The homological spectrum for monoidal triangulated categories (2506.19946v1)

Abstract: The authors develop a notion of homological prime spectrum for an arbitrary monoidal triangulated category, ${\mathbf C}$. Unlike the symmetric case due to Balmer, the homological primes of ${\mathbf C}$ are not defined as the maximal Serre ideals of the small module category ${\sf mod}\text{-}{{\mathbf C}}$, or via a noncommutative ring theory inspired version of this construction. Instead, the authors work with an extended comparison map from the Serre prime spectrum $\operatorname{Spc} ({\sf mod}\text{-}{{\mathbf C}})$ to the Balmer spectrum $\operatorname{Spc}{\mathbf C}$, and select the maximal elements of each fiber to define the homological spectrum $\operatorname{Spc}^{\text{h}}{\mathbf C}$. A surjective continuous homological comparison map $\operatorname{Spc}^{\text{h}}{\mathbf C} \to \operatorname{Spc}{\mathbf C}$ is constructed and used to formulate an extended Nerves of Steel Conjecture stating that this map is a homeomorphism.
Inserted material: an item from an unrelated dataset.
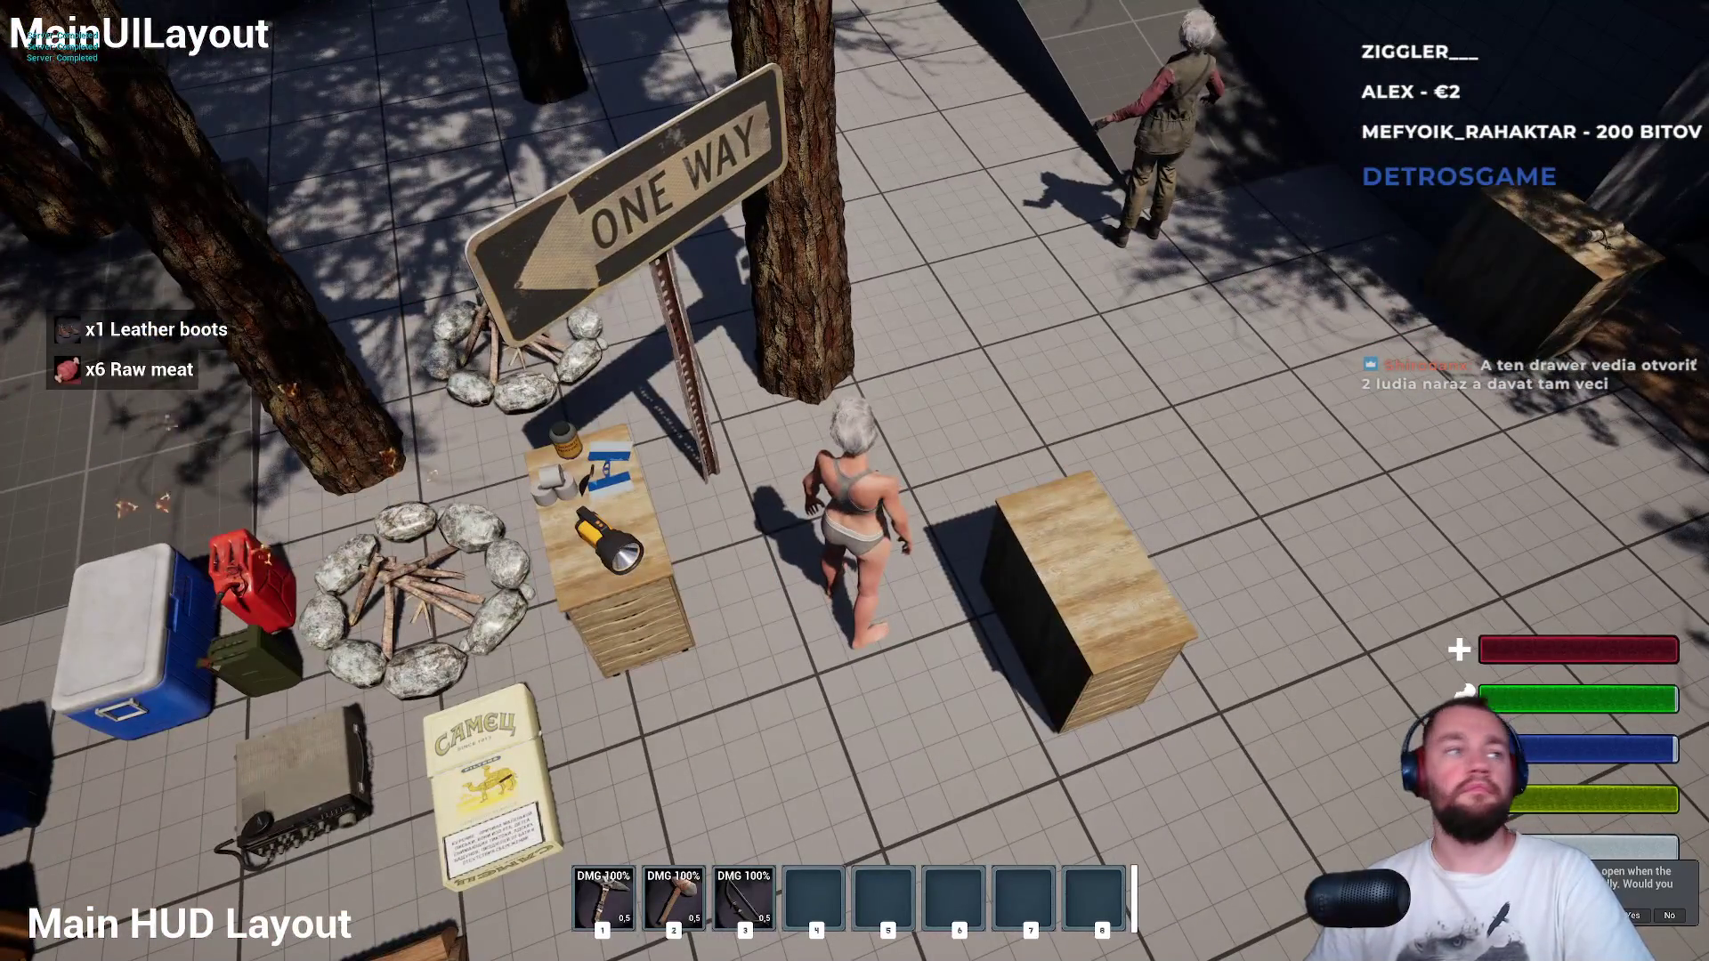
{"action": "key", "text": "s"}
The conjecture is proved to hold under stratification and uniformity conditions on ${\mathbf C}$. The proof is based on a general theorem giving an explicit description of the Balmer--Favi support of the pure-injectives associated to all Serre primes of ${\sf mod}\text{-}{{\mathbf C}}$. It is shown that the validity of the conjecture carries over from ${\mathbf C}$ to a semidirect product ${\mathbf C} \rtimes G$ with an arbitrary group $G$, and when $G$ is infinite, this provides examples of monoidal triangulated categories satisfying the conjecture and whose thick ideals are not centrally generated. Important cases in which the conjecture is verified include the stable module categories of the coordinate rings of all finite group schemes and the Benson--Witherspoon Hopf algebras.